Yanis Varoufakis (LaPresse)

ROMA, 8 MAR – “Non credo sia necessario un nuovo prestito. Non torneremo nel meccanismo in cambio di un programma da rispettare. L’idea che proponiamo ai partner europei è quella di un progetto che ridia alla Grecia la possibilità di crescere e fermare la crisi umanitaria”. E’ quanto sostiene il ministro greco dell’Economia Yanis Varoufakis che in un’intervista in apertura del Corriere della Sera ammonisce Bruxelles: se la strada delle riforme proposta da Atene all’Eurogruppo non sarà condivisa dai partner Ue “potrebbero esserci problemi. Ma, come mi ha detto il mio primo ministro, non siamo ancora incollati alle poltrone. Possiamo tornare alle elezioni. Convocare un referendum (sull’euro, ndr)”.

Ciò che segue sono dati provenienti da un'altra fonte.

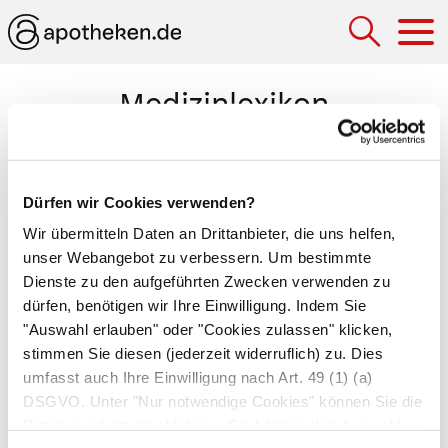
Hau
Medizinlexikon
Sphinkterotomie
Chirurgische Durchtrennung eines
Dürfen wir Cookies verwenden?
Schließmuskels
. Dieser Eingriff ist z.B. am
Wir übermitteln Daten an Drittanbieter, die uns helfen,
Afterschließmuskel erforderlich bei
unser Webangebot zu verbessern. Um bestimmte
Schleimhautrissen im Afterbereich
Dienste zu den aufgeführten Zwecken verwenden zu
dürfen, benötigen wir Ihre Einwilligung. Indem Sie
(
Analfissuren
) oder bei einer dauerhaften
"Auswahl erlauben" oder "Cookies zulassen" klicken,
Anspannung des Schließmuskels aufgrund von
stimmen Sie diesen (jederzeit widerruflich) zu. Dies
Hämorrhoiden
. Bei einer Beweglichkeitsstörung
umfasst auch Ihre Einwilligung nach Art. 49 (1) (a)
der Speiseröhre (
Achalasie
) wiederum nimmt
DSGVO. Unter "Nur notwendige Cookies" können Sie die
der Arzt eine Sphinkterotomie vor, indem er den
Datenverarbeitung ablehnen. Sie können Ihre Auswahl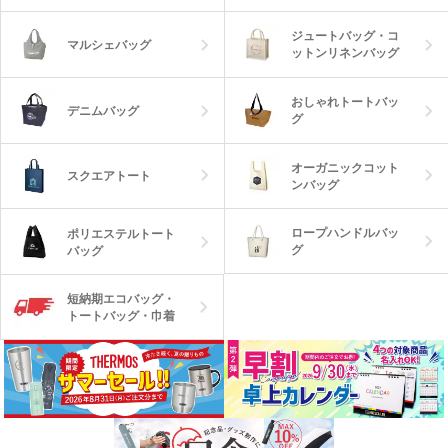
ジュートバッグ・コ
マルシェバッグ
ットンリネンバッグ
おしゃれトートバッ
デニムバッグ
グ
オーガニックコット
スクエアトート
ンバッグ
ロープハンドルバッ
ポリエステルトート
グ
バッグ
短納期エコバッグ・
トートバッグ・巾着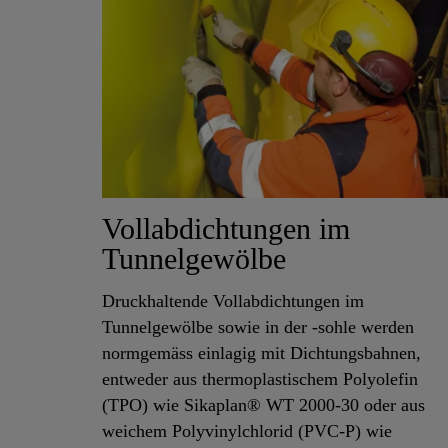
Vollabdichtungen im
Tunnelgewölbe
Druckhaltende Vollabdichtungen im
Tunnelgewölbe sowie in der -sohle werden
normgemäss einlagig mit Dichtungsbahnen,
entweder aus thermoplastischem Polyolefin
(TPO) wie Sikaplan® WT 2000-30 oder aus
weichem Polyvinylchlorid (PVC-P) wie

L’economista punta su un “contratto di crescita” basato su “un surplus di bilancio rivisto, quello previsto in passato strangolerebbe la Grecia. Una ristrutturazione del debito intelligente. Un piano di investimenti di grande portata”. La proposta greca è “la sostituzione del debito attuale con titoli legati alla crescita nominale (più il Paese cresce, maggiori interessi paga; meno cresce, meno ne paga, ndr). Niente di unilaterale” e “avrebbe l’effetto straordinario di dare il segnale che l’Europa è un nostro partner nella crescita”. Per ora – dice – dall’Eurogruppo ha ricevuto solo “silenzio” su questa proposte: “se il cambiamento viene da un governo della sinistra radicale, prevale il timore che dietro ci sia qualcosa di losco”. E “la Bce è molto ‘disciplinante’ nei confronti della Grecia. Nel 2012, in una situazione di crisi simile ma con un governo conservatore, fu flessibile” ora “ha molto ridotto la nostra agibilità”.

E dopo le dichiarazioni rilasciate al Corriere della Sera da Varoufakis, arriva la precisazione da fonti vicine al governo di Atene. Il ministro delle Finanze intendeva “un referendum sulle misure” da adottare per uscire dalla crisi e non un referendum sull’euro. L’ipotesi di un referendum, sulle misure del Governo, secondo un portavoce di Atene non è “uno scenario di base” e anzi viene definita un’ipotesi “sfortunata”, in quanto significherebbe che i negoziati con i creditori sono falliti. Cosa che l’esecutivo ellenico non si augura. Sull’Eurogruppo di domani a Bruxelles infine, il governo greco non si aspetta che venga dato il via libera a tranche di aiuti.